I quite like the spinach puree and agree that it goes well with fish. Being a little fruity, it was definitely different and possibly a great way to get children to eat their greens by actually making spinach tasty, without negating its health benefits with cream or butter. The fish had the most wonderful aroma while being fried, and a delightfully earthy hazelnut taste.

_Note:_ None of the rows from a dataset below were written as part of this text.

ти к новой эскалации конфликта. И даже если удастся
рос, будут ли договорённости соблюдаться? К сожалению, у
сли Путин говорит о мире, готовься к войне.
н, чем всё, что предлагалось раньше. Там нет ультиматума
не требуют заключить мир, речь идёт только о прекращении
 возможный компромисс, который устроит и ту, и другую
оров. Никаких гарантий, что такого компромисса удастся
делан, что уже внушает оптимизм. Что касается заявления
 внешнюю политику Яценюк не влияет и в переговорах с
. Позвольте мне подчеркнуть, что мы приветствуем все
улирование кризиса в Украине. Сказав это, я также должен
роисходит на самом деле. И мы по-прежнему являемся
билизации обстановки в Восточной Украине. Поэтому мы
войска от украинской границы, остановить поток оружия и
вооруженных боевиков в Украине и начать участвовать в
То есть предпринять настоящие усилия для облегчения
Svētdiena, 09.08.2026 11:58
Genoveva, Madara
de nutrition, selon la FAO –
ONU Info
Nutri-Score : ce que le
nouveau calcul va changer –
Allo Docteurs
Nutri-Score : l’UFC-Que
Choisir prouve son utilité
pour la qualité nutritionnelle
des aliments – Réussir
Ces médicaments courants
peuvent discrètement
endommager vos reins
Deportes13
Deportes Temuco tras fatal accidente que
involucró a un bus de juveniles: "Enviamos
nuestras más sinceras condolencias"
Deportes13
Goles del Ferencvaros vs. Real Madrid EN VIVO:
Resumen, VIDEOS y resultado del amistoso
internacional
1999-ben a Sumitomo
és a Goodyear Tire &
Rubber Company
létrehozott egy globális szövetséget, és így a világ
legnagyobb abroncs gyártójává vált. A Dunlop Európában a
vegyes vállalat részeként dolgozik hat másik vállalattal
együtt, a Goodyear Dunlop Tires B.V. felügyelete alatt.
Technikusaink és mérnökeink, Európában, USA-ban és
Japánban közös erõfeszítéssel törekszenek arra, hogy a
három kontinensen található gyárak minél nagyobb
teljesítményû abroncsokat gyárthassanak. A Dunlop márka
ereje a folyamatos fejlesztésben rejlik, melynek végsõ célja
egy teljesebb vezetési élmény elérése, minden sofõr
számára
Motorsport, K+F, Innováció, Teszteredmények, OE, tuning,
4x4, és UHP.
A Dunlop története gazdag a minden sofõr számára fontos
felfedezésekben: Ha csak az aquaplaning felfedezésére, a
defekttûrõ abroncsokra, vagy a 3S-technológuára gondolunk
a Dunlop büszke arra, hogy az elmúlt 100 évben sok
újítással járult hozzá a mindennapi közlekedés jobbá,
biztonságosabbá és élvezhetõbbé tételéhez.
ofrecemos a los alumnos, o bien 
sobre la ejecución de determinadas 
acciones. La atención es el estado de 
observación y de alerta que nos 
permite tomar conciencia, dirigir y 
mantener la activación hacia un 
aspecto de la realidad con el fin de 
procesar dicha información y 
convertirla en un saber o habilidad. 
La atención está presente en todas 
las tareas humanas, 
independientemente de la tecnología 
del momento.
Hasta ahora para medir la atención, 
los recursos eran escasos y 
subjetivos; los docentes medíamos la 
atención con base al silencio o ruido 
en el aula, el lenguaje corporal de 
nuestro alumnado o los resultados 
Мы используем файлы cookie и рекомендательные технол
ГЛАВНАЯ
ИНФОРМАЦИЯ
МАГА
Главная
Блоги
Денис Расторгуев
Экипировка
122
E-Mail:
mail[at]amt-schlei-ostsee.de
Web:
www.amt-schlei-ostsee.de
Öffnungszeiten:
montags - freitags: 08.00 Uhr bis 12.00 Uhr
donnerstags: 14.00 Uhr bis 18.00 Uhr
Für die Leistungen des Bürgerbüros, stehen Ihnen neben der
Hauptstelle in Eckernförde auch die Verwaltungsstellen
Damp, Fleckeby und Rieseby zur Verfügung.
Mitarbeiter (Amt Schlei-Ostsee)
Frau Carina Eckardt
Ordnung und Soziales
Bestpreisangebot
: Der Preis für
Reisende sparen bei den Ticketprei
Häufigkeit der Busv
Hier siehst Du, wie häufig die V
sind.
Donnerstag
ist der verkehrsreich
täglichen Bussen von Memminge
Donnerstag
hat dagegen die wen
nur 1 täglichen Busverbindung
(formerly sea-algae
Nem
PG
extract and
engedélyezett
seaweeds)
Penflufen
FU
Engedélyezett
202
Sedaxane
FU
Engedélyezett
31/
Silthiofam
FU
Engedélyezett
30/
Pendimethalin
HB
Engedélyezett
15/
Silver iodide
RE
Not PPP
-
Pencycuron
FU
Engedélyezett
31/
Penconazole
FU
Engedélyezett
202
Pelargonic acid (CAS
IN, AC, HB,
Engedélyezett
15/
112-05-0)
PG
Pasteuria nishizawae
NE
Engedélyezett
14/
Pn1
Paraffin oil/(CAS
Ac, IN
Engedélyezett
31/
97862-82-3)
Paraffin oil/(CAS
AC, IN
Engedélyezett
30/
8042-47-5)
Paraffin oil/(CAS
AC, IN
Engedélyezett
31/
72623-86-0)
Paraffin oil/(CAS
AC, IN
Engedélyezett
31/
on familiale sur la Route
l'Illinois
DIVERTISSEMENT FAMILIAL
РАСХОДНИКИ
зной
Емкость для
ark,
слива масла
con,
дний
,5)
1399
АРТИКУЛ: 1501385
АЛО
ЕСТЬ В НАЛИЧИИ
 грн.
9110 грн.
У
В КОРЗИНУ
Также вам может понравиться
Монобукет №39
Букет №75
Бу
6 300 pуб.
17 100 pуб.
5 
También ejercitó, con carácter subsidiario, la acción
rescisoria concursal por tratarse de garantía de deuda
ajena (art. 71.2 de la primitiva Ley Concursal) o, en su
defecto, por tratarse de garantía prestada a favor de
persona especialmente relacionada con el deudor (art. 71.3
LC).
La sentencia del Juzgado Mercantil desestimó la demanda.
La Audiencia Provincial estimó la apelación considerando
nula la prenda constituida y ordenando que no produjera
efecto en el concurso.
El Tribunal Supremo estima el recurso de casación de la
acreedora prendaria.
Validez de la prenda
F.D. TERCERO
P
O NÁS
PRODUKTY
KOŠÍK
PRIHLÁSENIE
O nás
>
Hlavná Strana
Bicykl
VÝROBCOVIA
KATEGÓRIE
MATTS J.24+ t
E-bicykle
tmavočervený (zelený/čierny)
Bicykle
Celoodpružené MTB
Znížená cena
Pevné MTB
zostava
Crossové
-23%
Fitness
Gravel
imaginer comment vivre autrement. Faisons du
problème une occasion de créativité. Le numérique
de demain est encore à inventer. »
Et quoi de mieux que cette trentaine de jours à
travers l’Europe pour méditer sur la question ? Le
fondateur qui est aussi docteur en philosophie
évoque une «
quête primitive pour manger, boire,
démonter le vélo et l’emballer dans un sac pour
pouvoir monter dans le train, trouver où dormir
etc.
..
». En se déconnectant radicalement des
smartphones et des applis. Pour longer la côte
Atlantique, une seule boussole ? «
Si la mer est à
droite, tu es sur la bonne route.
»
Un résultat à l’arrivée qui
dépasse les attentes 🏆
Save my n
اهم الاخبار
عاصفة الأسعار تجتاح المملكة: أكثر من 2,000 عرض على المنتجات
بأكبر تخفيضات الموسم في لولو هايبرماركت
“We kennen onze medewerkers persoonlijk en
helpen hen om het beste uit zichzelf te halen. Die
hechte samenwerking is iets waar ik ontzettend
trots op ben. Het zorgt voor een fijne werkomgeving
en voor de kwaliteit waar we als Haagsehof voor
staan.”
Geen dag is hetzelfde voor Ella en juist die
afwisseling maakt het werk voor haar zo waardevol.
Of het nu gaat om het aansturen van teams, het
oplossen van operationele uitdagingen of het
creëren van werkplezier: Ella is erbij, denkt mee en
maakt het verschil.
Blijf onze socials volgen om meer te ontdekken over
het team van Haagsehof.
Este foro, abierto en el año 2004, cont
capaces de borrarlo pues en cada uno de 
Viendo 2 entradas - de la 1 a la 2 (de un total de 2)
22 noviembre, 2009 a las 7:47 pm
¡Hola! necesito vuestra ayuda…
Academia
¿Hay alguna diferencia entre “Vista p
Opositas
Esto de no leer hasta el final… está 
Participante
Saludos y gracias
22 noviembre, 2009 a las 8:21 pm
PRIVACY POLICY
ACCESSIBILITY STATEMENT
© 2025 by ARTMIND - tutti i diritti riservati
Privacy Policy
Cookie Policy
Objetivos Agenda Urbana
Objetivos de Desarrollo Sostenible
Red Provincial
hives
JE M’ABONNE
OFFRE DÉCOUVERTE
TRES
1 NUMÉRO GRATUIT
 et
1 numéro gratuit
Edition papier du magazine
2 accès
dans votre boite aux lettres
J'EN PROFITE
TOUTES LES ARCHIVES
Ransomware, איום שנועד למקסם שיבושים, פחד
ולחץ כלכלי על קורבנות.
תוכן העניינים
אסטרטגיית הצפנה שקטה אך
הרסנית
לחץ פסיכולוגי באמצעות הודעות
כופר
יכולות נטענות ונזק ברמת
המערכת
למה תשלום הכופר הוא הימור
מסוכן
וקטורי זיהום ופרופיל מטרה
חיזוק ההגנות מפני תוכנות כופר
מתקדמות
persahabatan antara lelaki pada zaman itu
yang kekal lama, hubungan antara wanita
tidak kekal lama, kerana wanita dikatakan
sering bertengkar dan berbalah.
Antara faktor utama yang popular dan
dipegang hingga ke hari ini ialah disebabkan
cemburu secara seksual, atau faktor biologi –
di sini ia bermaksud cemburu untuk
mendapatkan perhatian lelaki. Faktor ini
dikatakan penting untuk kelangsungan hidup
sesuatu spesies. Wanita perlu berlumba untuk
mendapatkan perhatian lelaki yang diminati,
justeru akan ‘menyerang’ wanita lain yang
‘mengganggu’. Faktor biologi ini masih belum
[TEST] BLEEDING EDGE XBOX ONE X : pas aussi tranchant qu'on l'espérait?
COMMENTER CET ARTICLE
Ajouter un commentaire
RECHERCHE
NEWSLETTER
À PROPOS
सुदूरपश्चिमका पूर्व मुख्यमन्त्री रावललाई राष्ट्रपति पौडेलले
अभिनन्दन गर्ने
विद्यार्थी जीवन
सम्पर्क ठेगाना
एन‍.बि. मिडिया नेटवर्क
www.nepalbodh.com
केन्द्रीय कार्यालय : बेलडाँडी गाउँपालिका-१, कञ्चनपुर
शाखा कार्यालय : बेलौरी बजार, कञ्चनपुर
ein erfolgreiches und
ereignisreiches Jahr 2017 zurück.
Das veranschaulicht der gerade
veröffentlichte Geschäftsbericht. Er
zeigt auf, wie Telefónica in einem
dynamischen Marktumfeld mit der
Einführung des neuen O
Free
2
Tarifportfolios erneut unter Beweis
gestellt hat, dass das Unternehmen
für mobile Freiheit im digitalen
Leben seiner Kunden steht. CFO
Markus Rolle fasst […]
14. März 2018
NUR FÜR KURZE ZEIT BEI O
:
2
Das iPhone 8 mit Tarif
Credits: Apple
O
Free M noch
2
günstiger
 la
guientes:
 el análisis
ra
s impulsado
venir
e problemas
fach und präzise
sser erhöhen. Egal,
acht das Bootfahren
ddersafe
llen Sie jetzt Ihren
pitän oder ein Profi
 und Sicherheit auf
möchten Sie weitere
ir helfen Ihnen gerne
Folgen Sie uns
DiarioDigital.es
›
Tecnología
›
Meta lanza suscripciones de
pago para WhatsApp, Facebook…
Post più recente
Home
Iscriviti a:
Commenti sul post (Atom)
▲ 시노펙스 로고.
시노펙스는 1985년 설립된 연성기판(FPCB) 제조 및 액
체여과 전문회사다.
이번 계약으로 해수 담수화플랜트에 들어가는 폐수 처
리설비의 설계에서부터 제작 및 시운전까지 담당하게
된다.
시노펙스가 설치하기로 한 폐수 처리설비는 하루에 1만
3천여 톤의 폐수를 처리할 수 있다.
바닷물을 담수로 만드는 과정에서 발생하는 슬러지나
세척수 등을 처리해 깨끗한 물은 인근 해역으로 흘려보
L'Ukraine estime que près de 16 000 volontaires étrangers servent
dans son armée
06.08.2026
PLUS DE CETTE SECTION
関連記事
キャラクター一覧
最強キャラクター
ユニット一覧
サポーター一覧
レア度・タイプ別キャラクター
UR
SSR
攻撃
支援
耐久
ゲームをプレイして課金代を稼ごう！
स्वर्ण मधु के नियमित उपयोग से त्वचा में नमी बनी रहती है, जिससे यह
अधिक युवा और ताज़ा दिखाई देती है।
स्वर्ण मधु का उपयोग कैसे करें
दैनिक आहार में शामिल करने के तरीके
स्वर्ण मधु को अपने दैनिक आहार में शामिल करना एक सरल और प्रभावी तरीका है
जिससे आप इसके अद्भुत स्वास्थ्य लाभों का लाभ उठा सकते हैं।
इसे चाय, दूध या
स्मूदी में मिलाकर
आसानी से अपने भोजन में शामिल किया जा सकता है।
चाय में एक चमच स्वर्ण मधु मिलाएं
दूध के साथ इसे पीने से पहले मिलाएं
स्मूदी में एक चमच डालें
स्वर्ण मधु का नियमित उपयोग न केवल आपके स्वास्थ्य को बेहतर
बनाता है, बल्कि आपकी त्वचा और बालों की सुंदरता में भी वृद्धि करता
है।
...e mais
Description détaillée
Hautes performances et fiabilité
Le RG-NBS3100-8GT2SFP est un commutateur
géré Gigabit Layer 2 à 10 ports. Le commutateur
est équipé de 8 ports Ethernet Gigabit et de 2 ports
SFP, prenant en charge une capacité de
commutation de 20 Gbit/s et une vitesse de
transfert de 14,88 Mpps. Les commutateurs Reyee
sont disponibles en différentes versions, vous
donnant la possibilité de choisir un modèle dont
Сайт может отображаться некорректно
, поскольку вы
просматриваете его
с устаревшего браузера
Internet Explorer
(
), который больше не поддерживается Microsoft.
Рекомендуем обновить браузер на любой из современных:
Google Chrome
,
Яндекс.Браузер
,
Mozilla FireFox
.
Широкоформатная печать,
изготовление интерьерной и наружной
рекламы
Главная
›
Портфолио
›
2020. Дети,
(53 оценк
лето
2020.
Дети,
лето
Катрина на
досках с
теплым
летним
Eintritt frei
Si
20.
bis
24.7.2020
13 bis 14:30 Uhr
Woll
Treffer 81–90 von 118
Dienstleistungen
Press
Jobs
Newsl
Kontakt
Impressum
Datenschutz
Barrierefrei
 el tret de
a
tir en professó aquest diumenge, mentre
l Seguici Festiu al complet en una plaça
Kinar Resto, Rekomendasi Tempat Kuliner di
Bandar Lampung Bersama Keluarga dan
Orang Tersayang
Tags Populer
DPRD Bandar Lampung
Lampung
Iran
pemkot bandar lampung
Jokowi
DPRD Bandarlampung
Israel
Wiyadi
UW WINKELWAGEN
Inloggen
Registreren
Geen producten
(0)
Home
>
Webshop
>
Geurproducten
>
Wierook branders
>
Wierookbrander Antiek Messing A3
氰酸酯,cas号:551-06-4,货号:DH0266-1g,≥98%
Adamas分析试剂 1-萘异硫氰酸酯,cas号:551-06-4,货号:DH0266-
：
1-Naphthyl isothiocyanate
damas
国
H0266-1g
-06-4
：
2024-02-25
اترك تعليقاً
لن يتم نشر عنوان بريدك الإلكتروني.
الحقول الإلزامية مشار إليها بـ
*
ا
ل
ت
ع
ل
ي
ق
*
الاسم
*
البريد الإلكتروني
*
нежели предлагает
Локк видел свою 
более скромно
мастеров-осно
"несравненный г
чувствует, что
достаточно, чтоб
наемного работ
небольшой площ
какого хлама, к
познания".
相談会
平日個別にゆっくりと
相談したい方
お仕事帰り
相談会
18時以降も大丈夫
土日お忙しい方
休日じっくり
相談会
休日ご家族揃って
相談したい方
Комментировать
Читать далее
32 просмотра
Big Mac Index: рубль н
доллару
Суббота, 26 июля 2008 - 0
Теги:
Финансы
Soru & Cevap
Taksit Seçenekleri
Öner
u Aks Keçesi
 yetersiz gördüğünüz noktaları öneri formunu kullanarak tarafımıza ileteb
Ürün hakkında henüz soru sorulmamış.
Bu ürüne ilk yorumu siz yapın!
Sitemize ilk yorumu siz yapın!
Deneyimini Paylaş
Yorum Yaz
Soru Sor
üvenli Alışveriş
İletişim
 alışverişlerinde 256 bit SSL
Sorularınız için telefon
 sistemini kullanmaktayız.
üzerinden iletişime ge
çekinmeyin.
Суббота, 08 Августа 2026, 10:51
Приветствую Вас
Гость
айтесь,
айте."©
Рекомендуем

Unfortunately I have learnt to be a little smarter and informed about my choice of fish for future use. As all the fish were labelled in Chinese, I had no idea what kind of fish I was purchasing and relied only on price to differentiate quality. I would have preferred a more tender, flaky fish to go with the puree. Embarassingly, I still don't know what I had served my girlfriends!

Spinach and Pear Puree
From Damien Pignolet's French
Serves 2-4

100g pear, such as Beurre Bosc or Packham, peeled and cored
400g spinach, well-washed and coarse stalks discarded
salt and freshly ground pepper
a few gratings of nutmeg
2-3 teaspoons of extra virgin olive oil
a few drops of lemon juice

Boil pear until soft (10-20 minutes) then drain.
Boil spinach in plenty of quite salty water for 5 minutes until very soft.
Drain well and press out most of the moisture with the back of a spoon- the spinach should not be too dry.
For the smoothest result, puree the pear and spinach in a blender rather than a food processor.
Add the oil and season to taste, adding the lemon juice to freshen (do this only just before serving if you're preparing this in advance).
This very special recipe is adapted from Michel Guerard's Cuisine Minceur, a book dedicated to 'lean cuisine', as we would call it today. I like to serve it with steamed or pan-fried fish, and it is also excellent with roast partridge or guinea fowl.